▸ **What is required**:
Repeat the listing that follows, character for character, minus the pictures.

▸ **Dataset content**:
[Start of Attachment]

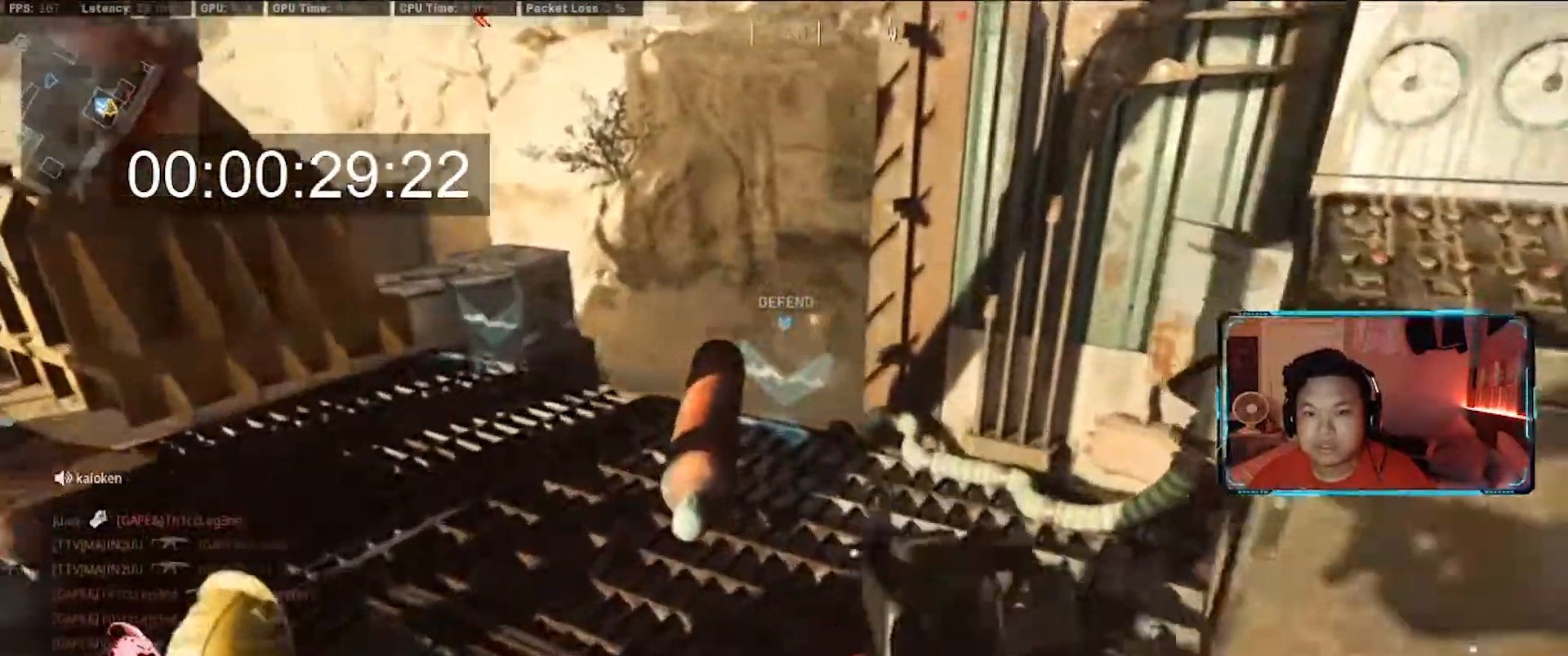
{"keys": ["a", "w"], "mouse": [], "events": [[83, "shift", "up"]]}
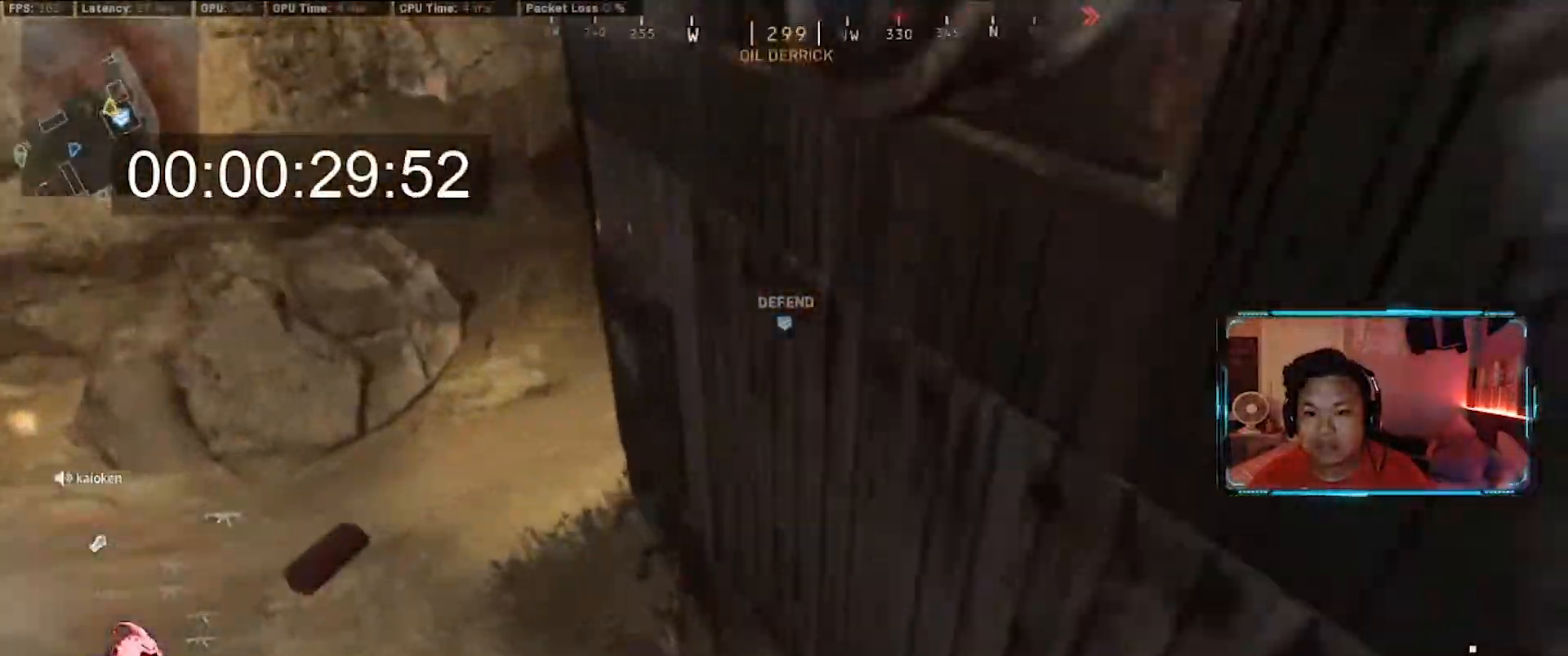
{"keys": ["a", "w"], "mouse": [], "events": []}
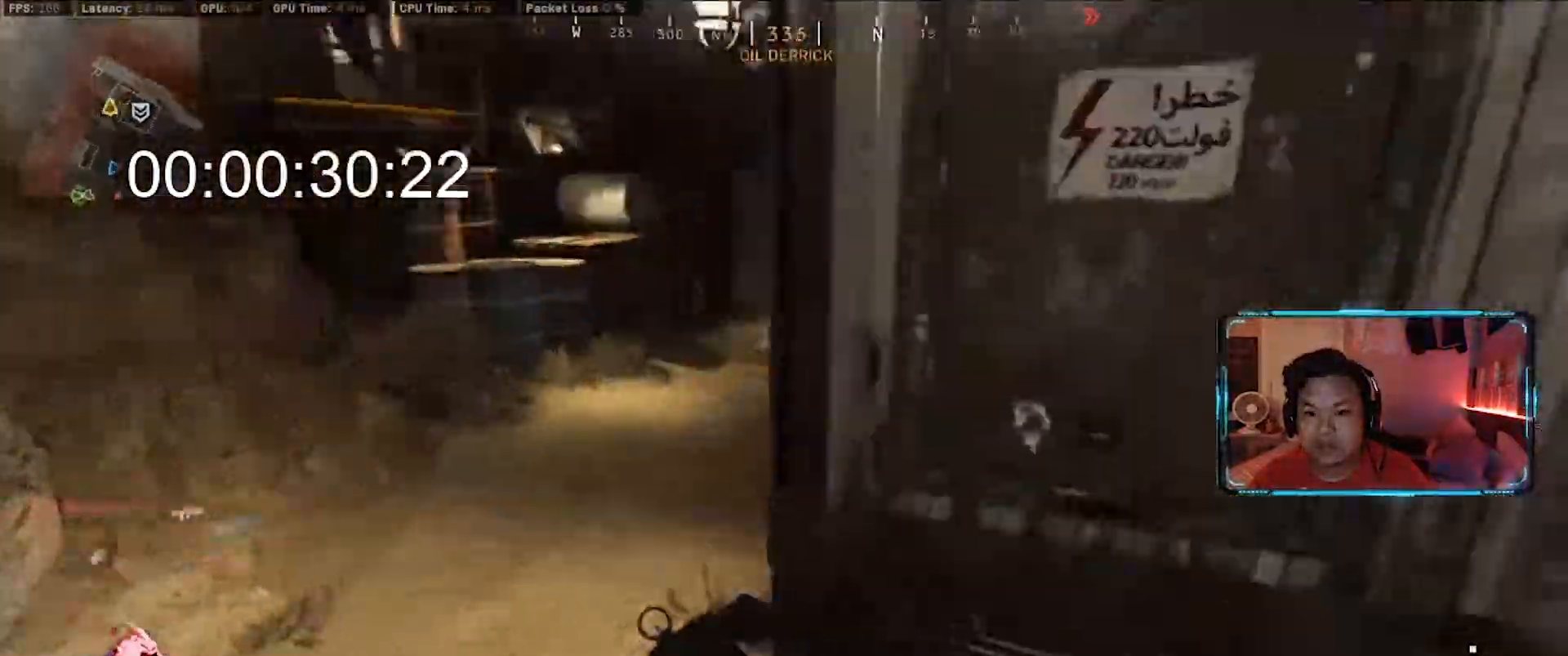
{"keys": ["w"], "mouse": [], "events": [[200, "a", "up"]]}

[End of Attachment]

▸ **Written response**:
{"keys": ["a", "w"], "mouse": [], "events": [[83, "shift", "up"]]}
{"keys": ["a", "w"], "mouse": [], "events": []}
{"keys": ["w"], "mouse": [], "events": [[200, "a", "up"]]}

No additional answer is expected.